Google Acquires eBook Technologies
Google has kicked off 2011 with a new acquisition. The search engine giant purchased online publishing company eBook Technologies.
“EBook Technologies, Inc. is excited to announce that we have been acquired by Google,” the company said in a note on its Web site. “Working together with Google will further our commitment to providing a first-class reading experience on emerging tablets, e-readers and other portable devices.”
Few other details were provided. Most of the links on eBook Technologies’s Web site now re-direct to the Google acquisition note.
“We are happy to welcome eBook Technologies’ team to Google,” Google said in a statement. “Together, we hope to deliver richer reading experiences on tablets, electronic readers and other portable devices.”
The eBook Technologies site says it provides a suite of reading devices and licenses for automated publishing and content distribution control.
In early December, Google launched Google eBooks, a service for buying and reading digital books. The cloud-based service allows users to read books directly in the browser; a dedicated e-reading device is not necessary. Google will fold its existing e-book service, Google Books, into Google eBooks.
Google’s e-book efforts have been complicated.

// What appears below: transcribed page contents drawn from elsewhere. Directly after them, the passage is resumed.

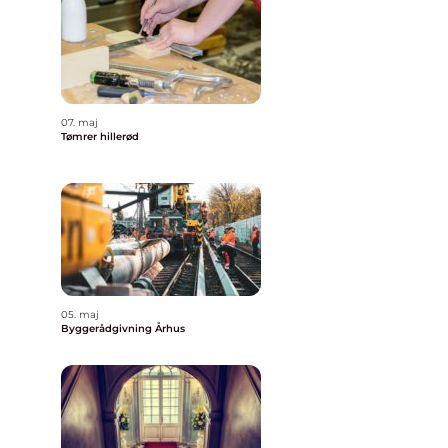
07. maj
Tømrer hillerød
d
05. maj
Byggerådgivning Århus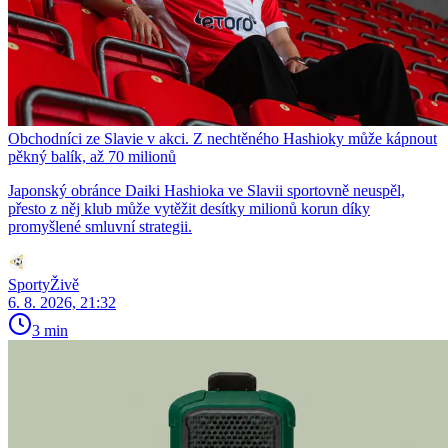
Obchodníci ze Slavie v akci. Z nechtěného Hashioky může kápnout
pěkný balík, až 70 milionů
Japonský obránce Daiki Hashioka ve Slavii sportovně neuspěl,
přesto z něj klub může vytěžit desítky milionů korun díky
promyšlené smluvní strategii.
SportyŽivě
6. 8. 2026, 21:32
3 min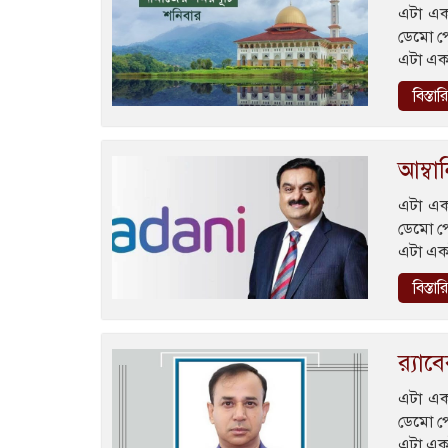
এটা এক
ডেমো প
এটা এক
বিস্তা
আম্বা
এটা এক
ডেমো প
এটা এক
বিস্তা
র‍্যা
এটা এক
ডেমো প
এটা এক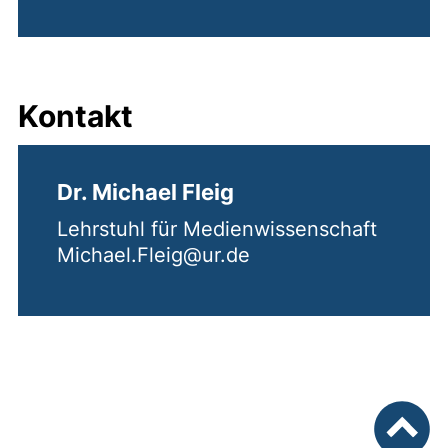
Kontakt
Dr. Michael Fleig
Lehrstuhl für Medienwissenschaft
Michael.Fleig@ur.de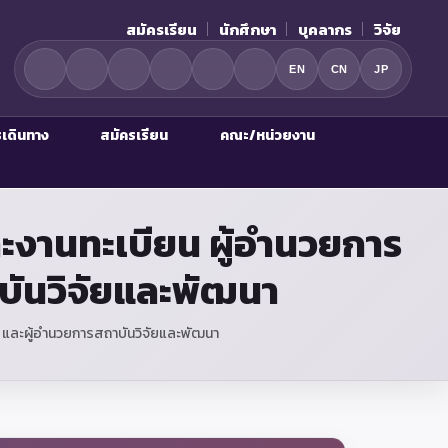
สมัครเรียน
นักศึกษา
บุคลากร
วิจัย
EN
CN
JP
รเดินทาง
สมัครเรียน
คณะ/หน่วยงาน
ะงานทะเบียน ผู้อำนวยการ
บันวิจัยและพัฒนา
 และผู้อำนวยการสถาบันวิจัยและพัฒนา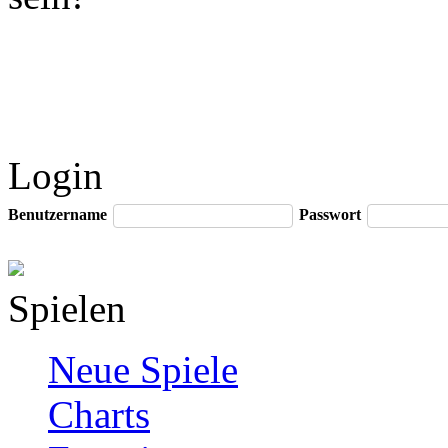
Login
Benutzername
Passwort
Spielen
Neue Spiele
Charts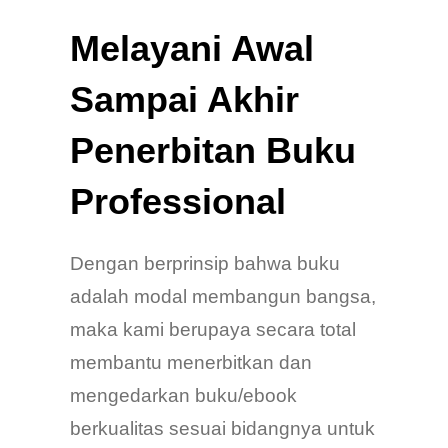
Melayani Awal
Sampai Akhir
Penerbitan Buku
Professional
Dengan berprinsip bahwa buku
adalah modal membangun bangsa,
maka kami berupaya secara total
membantu menerbitkan dan
mengedarkan buku/ebook
berkualitas sesuai bidangnya untuk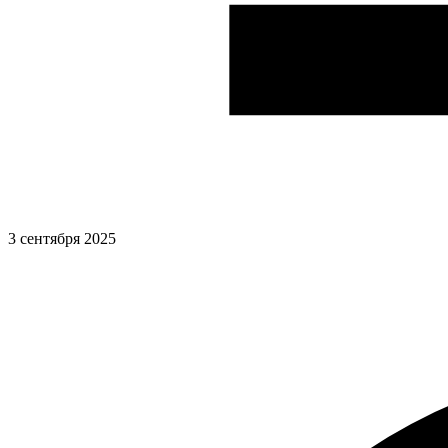
3 сентября 2025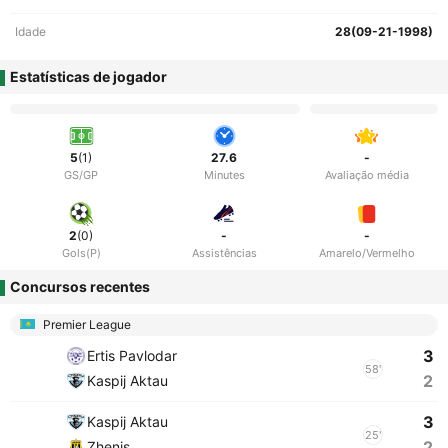
Idade
28(09-21-1998)
Estatísticas de jogador
5
(1)
27.6
-
GS/GP
Minutes
Avaliação média
2
(0)
-
-
Gols(P)
Assistências
Amarelo/Vermelho
Concursos recentes
Premier League
3
Ertis Pavlodar
58'
2
Kaspij Aktau
3
Kaspij Aktau
25'
2
Zhenis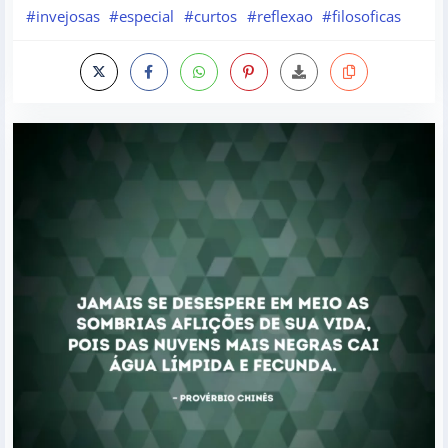
#invejosas
#especial
#curtos
#reflexao
#filosoficas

In 2004, Google partnered with major university libraries to scan their collections and make them available on the Internet. But the Association of American Publishers (AAP) and the Author’s Guild sued Google for copyright infringement in 2005. In October 2008, the two sides announced a $125 million agreement that would create a registry of online books, and allow U.S. consumers and institutions to purchase access to that material.
The settlement has faced opposition, however. In September 2009, the Department of Justice urged the court to reject Google’s book deal, so Google and content groups came up with a revised settlement in November. While the DOJ said the new deal included several improvements, the agency said in February that it still had problems with class certification, copyright and antitrust issues.
In August 2010, the American Society of Media Photographers (ASMP), joined by four other groups, four photographers, and two illustrators filed their own suit after a judge denied their request to join the $125 million class-action settlement. The groups accused Google of illegally scanning books that include copyrighted images for its Google Books project.